[Work request]
The answer should consist of every line in the material below that has the word "form".
Record set below:
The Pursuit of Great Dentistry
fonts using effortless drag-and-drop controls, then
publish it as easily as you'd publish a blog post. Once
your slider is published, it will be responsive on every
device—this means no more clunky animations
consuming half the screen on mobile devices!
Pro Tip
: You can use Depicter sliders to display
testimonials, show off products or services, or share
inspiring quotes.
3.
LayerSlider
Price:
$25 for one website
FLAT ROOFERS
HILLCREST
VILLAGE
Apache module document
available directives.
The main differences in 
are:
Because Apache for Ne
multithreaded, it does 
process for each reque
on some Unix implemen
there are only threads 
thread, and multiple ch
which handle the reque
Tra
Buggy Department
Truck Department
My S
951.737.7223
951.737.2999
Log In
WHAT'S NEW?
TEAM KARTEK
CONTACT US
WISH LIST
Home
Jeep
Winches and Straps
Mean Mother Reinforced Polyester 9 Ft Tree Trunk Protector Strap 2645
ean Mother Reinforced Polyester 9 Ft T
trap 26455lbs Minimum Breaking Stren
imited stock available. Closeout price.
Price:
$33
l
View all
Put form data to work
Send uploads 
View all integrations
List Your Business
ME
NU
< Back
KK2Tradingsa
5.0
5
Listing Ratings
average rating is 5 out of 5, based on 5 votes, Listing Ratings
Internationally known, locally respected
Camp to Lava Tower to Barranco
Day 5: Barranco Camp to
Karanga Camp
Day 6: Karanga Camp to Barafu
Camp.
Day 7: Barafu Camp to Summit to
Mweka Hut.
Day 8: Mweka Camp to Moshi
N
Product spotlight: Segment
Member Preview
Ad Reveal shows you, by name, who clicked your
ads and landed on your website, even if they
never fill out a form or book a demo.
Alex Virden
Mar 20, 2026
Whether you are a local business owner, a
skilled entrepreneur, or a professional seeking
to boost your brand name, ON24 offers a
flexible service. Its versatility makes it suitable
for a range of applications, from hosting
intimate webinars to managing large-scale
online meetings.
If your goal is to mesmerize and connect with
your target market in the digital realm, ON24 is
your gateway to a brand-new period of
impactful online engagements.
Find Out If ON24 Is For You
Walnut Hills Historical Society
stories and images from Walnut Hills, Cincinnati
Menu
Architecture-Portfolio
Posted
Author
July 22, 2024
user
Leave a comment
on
End of Record set.
[Solution to this problem]
Put form data to work
never fill out a form or book a demo.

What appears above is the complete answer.